The tension is that you're never sure if you want them together or not. Their two-act as a dour Steed and giddy Mrs. Peel works so well you'd be happy if they stayed there. She teases him relentlessly; they both know he won't take the bait. He can be judgmental in a way she wouldn't allow anyone else. Slowly they become confidantes on serious matters. Any disruption in the status quo is as scary as it is enticing.
The third (and to date final) season is a bit wobbly. They make very conscious and extremely careful moves towards romance, but among other things she hasn't given up her one-off flings (and the writers have him upset in one episode and oblivious in another).
The original tense truce could have been maintained for a longer time, perhaps tested by one or the other having an actual relationship.
Casey Wilson should never be a romantic lead. It will never be believable, and no man could place himself in Casey's romantic partner's shoes, no matter what social justice warrior decision makers think they can do. You can't make the audience infatuated or charmed by someone, either by rote, or by shame, who's not attractive.
If you could, we'd be seeing Rachel Dratch getting all of Julia Roberts' roles. She could do comedy better than Julia Roberts every time, but nobody would believe the Richard Gere character would go through everything he did to fuck Rachel Dratch. Because no Richard Gere-like character would.
Probably the only famous person whose ever shame-fucked a woman who I know of is Ted Danson, but the exception proves the rule!
–Ed Said
Pat Reeder: I was rooting for Rachel to end up with Gunther in the "Friends" finale.
Ken, your brief comment about miniseries brought up a Friday Question.
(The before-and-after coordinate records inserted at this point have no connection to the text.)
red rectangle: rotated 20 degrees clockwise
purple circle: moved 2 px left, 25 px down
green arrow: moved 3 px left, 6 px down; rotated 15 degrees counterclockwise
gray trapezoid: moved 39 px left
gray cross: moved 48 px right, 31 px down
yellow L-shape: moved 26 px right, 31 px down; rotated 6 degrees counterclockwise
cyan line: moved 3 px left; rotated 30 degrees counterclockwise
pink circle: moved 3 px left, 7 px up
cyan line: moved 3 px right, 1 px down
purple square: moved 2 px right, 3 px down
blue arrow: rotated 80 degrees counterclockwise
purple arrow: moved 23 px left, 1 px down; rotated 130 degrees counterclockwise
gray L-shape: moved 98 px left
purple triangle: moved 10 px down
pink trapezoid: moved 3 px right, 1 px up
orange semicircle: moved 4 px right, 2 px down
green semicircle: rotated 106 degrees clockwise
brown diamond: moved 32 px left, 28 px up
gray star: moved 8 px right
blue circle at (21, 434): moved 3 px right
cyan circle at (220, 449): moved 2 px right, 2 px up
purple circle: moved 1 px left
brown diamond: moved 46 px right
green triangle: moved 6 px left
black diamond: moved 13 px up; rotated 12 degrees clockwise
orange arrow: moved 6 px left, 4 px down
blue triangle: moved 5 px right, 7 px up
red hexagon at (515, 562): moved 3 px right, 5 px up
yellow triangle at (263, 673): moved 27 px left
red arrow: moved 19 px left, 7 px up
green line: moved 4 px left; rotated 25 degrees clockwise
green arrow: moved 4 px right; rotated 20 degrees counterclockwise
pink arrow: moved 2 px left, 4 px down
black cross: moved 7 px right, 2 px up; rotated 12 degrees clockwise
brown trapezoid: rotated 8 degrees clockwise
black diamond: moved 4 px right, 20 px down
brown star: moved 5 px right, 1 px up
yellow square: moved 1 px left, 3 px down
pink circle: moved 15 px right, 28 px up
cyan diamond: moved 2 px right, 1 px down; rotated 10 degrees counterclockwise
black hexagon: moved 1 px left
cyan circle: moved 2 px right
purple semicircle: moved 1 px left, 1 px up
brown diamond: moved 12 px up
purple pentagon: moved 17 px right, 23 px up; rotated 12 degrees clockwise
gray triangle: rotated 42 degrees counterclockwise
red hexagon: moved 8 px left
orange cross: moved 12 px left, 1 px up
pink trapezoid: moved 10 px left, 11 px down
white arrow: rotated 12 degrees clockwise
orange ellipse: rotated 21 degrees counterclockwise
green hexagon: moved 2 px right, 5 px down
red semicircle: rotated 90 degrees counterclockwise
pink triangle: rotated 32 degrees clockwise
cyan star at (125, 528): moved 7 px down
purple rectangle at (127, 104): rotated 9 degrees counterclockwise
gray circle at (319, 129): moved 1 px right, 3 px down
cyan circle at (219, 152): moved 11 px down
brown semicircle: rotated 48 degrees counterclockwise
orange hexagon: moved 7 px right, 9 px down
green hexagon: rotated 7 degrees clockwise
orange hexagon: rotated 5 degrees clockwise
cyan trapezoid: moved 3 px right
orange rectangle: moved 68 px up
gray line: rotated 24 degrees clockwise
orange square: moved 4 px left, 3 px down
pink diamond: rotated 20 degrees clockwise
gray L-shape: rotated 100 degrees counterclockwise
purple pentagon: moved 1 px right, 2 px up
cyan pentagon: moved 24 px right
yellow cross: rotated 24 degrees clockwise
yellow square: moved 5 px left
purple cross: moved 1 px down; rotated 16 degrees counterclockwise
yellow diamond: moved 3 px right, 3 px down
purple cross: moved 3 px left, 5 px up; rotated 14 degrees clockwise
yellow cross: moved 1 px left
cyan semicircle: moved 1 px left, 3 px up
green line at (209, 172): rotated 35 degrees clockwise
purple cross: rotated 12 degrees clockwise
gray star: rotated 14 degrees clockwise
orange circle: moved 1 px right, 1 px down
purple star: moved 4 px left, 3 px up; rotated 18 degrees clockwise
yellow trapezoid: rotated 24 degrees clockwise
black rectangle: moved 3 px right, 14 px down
Is the age of the classic miniseries like "Roots" and "The Winds of War" long gone? Or is the format still alive today in a different look, like a 10- episode season like "Better Call Saul" our "Agent Carter" have had?
99 and 86
Community took a very odd romantic track. The show started with a central theme being Jeff trying to have sex with Britta. By the second season, that theme had mostly gone by the wayside, at which point Jeff and Britta have sex sort of out of nowhere. Then they purportedly decide not to do that anymore, except that near the end of the third season, it was revealed that they had been secretly having casual sex the entire year. After this became public to their friends, they decided to stop. The show was constantly subverting the will-they-won't-they expectations, although I'm not sure it really added much to the characters.
Ken, what do you think about The Good Wife getting a spinoff?
http://trekcore.com/blog/2016/05/good-wife-sequel-may-be-next-cbs-all-access-drama/
Thanks for posting the link to the article about Jan Smithers. I think Newsweek layed it on a bit thick about how hard she was to find. She did a well-publicized personal appearance with several other WKRP cast members just 2 years ago and is scheduled to appear at an autograph show in LA in July.
It's not surprising that writers will have a tough time maintaining sexual tension when in the "real world" there's almost none anyway. People expect to flop into bed for just about any reason, so when society eliminates whatever boundaries might have existed, that will be reflected in TV shows, movies, music, whatever.
I think they actually used that line in "West Wing", "Do you want me to pass her a note in study hall?"